How I Became an Egalitarian: First Encounter with 1 Tim 2:12

This is Part 2 in a series that started here.

When I became a Christian at the age of 16, I started reading through the Bible, one chapter at a time from Matthew to the end of the New Testament and then the Old Testament.  This is how I experienced God.  This is how I met him, face to face — by reading the Bible every day.  Without having to read the verse about it, I knew that Scripture was God-breathed, living, and active.  Multiple times, the Bible passage of the day would address something that was happening in my life that day or that moment.  I really loved reading the Bible and everything in it!

Until that first time when I read 1 Timothy 2:12 —

“I do not permit a woman to teach or to assume authority over a man.”

It stopped me in my tracks.  Is this for real?

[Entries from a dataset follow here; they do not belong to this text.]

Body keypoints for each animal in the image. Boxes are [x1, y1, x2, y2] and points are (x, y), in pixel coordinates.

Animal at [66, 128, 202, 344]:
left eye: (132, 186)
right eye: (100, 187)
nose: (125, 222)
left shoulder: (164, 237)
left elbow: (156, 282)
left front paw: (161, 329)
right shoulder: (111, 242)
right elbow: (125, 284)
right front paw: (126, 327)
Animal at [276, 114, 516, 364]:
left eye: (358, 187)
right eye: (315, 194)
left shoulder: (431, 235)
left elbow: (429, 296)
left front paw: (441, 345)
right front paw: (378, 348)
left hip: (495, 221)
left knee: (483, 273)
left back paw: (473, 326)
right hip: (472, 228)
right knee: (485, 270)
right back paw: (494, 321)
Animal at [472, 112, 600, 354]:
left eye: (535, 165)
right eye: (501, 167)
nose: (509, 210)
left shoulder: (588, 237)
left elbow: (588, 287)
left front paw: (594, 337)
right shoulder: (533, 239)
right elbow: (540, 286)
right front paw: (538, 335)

I emailed my then pastor (Ron Rothenberg) my questions about this passage.  I’ll always remember what he told me.  The Bible was written in different genres, at different times, and for different purposes.  When you read the Bible, you need to ask this question:  Is this a principle that was just for that group of people for that time?  Or is this a principle that is for all people for all time?

Hrm.  That’s a good question, Pastor Ron!  But how do I figure this out?

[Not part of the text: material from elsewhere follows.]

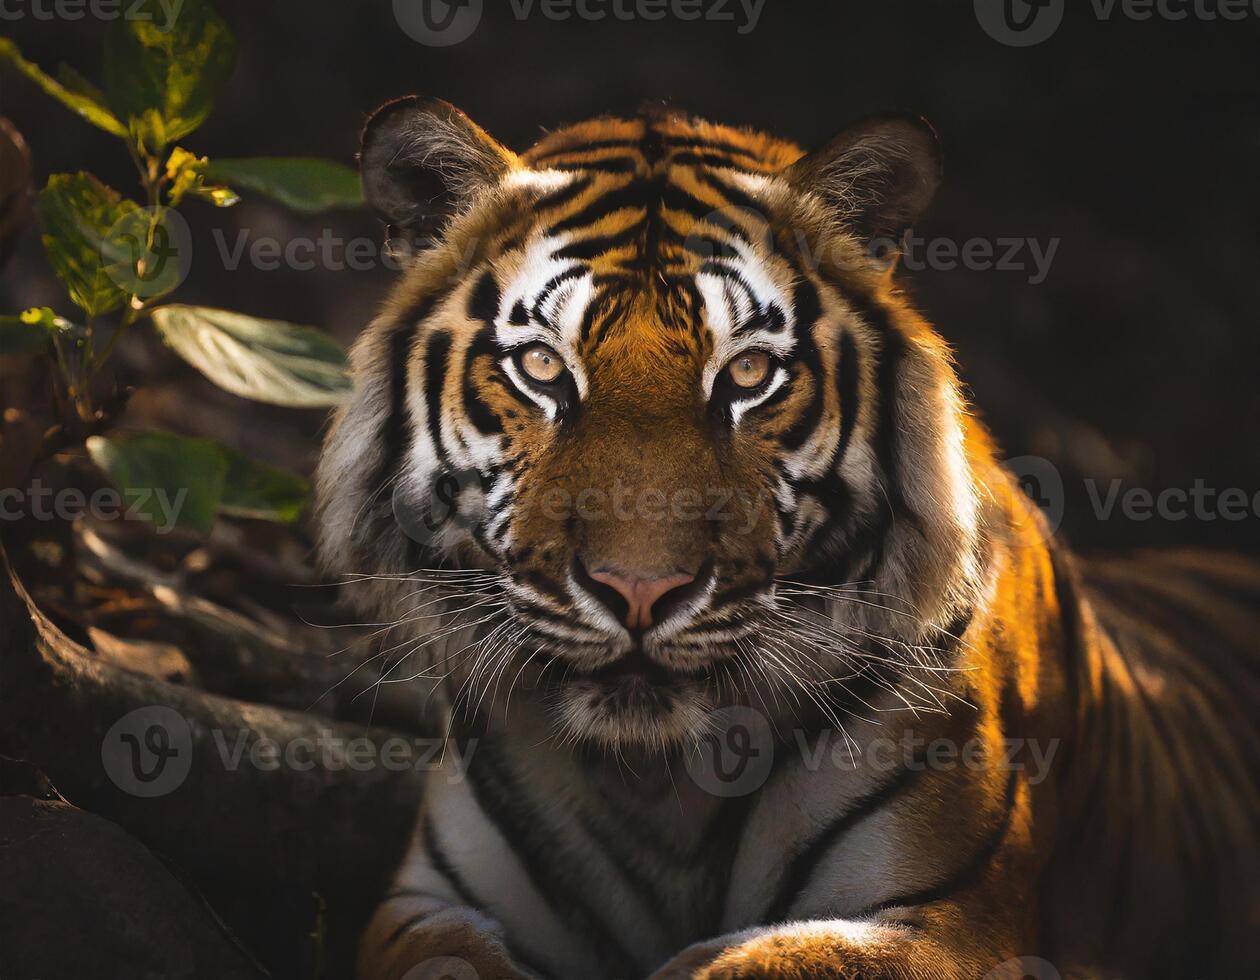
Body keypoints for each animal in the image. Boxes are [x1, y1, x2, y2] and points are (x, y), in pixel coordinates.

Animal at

In pursuit of the answer, I got in my car, drove through Mira Mesa Blvd to this little Christian cafe that used to be there.  Intent on my purpose, I dove right into all the “study Bibles” and commentaries I could find in the little bookstore.  As I pieced it all together, I could see both sides of the argument.  I mulled over notes for a few days until, finally, I had a conclusion.

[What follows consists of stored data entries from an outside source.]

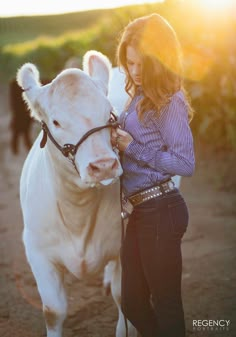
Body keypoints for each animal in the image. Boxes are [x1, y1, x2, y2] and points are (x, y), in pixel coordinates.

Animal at [17, 50, 136, 336]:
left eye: (109, 114)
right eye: (56, 121)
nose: (103, 166)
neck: (77, 210)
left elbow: (124, 300)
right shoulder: (37, 251)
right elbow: (53, 311)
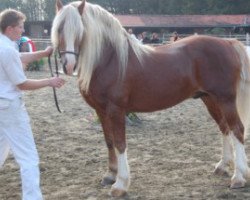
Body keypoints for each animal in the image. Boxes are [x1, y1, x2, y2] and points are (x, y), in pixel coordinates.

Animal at [51, 0, 250, 197]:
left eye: (80, 30)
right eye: (59, 28)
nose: (68, 65)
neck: (110, 60)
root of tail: (228, 42)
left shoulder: (116, 110)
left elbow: (120, 143)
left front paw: (120, 184)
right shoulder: (100, 110)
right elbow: (109, 142)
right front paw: (110, 175)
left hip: (225, 99)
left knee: (237, 129)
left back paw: (239, 177)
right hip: (209, 99)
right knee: (225, 128)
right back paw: (222, 166)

So what was my conclusion at the age of 16 or 17?  From this very cursory study, I concluded that Paul’s statement was a principle for just that group for just that time.  (We will return to this passage in greater detail later in the series.)

Despite this, I couldn’t bring myself to conclude that women could be pastors, but my reason had less to do with the Bible and more to do with tradition.  What I saw modeled in churches was that men were pastors and women were not.  I also had this notion that men should be the spiritual leader.  I later looked up “spiritual leader” in my Bible concordance and realized that this phrase is not in the Bible. But I didn’t think about this then.  I just thought I had landed on a happy medium, even if that medium was inconsistent with itself.  I also didn’t know at that time how controversial this topic was, how many times my conclusion would be challenged and revised over the years, and how much of an impact this verse would have on the rest of my life!